Note that all operating systems in common use provide at least one way to abruptly terminate your program that cannot be intercepted from your code. For instance, Unix has signal 9 (SIGKILL) which you can't register a handler for. This is a feature, not a bug. You, the user, need a way to make a process go away even if it has done everything in its power to make itself indestructible. Furthermore, no code can protect your process when the user's pet rabbit gnaws through the power cord on the computer. Because of this, it might be a better use of your time to design your program to recover from crashes cleanly, rather than trying to clean up when a crash happens. See this article on "crash-only design" for more about that.
Read about atexit here. However it will not be called in all cases (for example, calling abort will not trigger the function you registered with atexit).
You can implement your own signal handler, then all the signals will pass there and you can do whatever for each of them.
You are looking for set_terminate().
http://www.cplusplus.com/reference/std/exception/set_terminate/
There are other similar function in the same header, that are usable for complementary scenarios.
int main()
{
try
{
// all your code here
}
catch(...)
{
// cleanup
}
return 0;
}
What environment you're working in? by abrupt do you mean Ctrl+C or kill -9 signal?
On unix/linux you can mask some signals and provide handlers, but as far as I am aware, you cannot mask all signal (9 is an example of a signal that can't be masked, and it'll kill your process abruptly)

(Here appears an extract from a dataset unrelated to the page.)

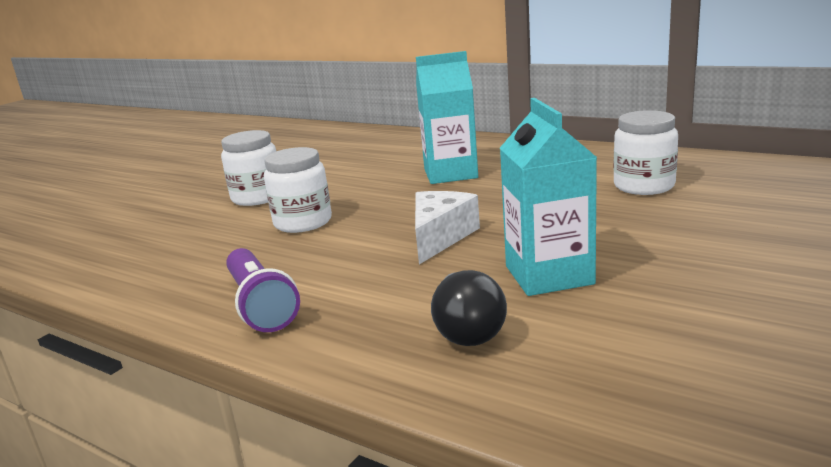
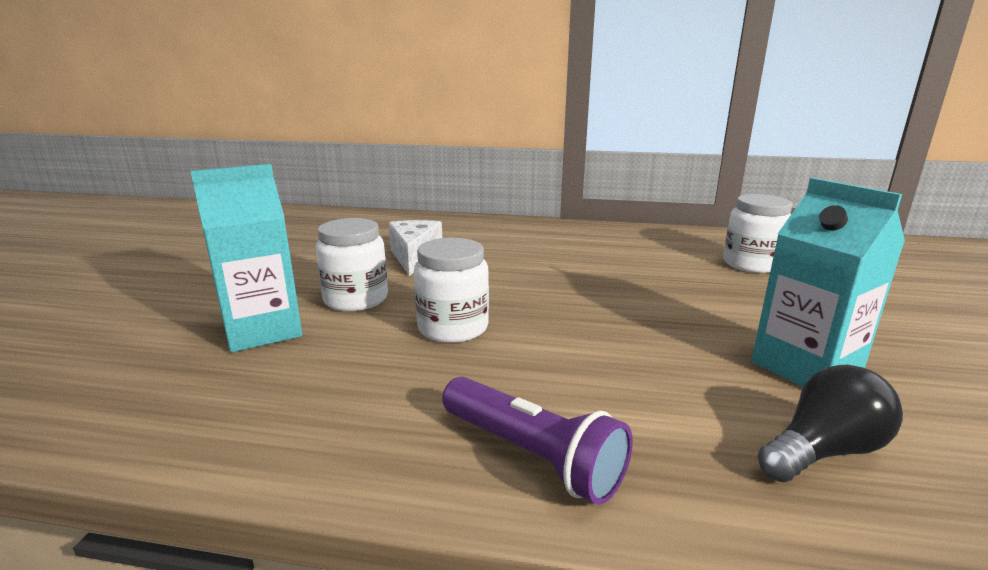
camera: 25 degrees left, 0 degrees up
(440, 237) = (636, 333): white cheese -> white cheese (414, 256)
(450, 174) = (554, 260): turquoise carton -> turquoise carton (262, 330)
(467, 329) = (823, 451): black light bulb -> black light bulb turned 90 degrees counterclockwise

Some even lower level overriding on OS operation could be available, but I'm not familiar with that.
I am not an expert and I just know some few things about C++, but I know you can create handles in Unix and C in order to detect a concrete signal and then, execute a function and later, terminate the program by "exit(n)" for example.
You can do it using signal or sigaction, but the problem is that you only can use this method for any signal except SIGKILL or SIGSTOP.
Are you familiar with signal handling? I would recommend that you study that first and then come back with questions regarding it. It looks like a couple people have already alluded to it, but here is a good resource to check:
http://www.gnu.org/s/hello/manual/libc/Signal-Handling.html
Writing your own signal handlers will allow you to determine what you want to do when a particular signal is caught. As stated, there are some that can't be overridden, and for good reason. You don't want to let someone override kill -9 simply because a program that's impossible to kill could be created. However, a straight kill signal or something such as ctrl-c, ctrl-d, etc, can be caught and handled in the way of your choosing.
There is no function that captures all scenarios and works on all platfroms. If you need something for Windows you will have to handle SEH(Structured exception handling) as well. You will have to define and set handlers for various scenarios(SEH, C++ Exceptions, SIGABRT, Terminate etc.) that execute common cleanup code and. Check zack's response here for handling SIGABRT signals.
For SEH you can add a SE converter to handle SE excpetions and convert them to C++ exceptions, look at _set_se_translator for more information about how to handle SEH exceptions.
You can refer to this documentation for set_terminate handler and this is a good reference for set_unexpected.
You will have to write your own handler that will be called for every scenario.
In the end I would reccomend using some existing libraries for this purpose, I like crashrprt.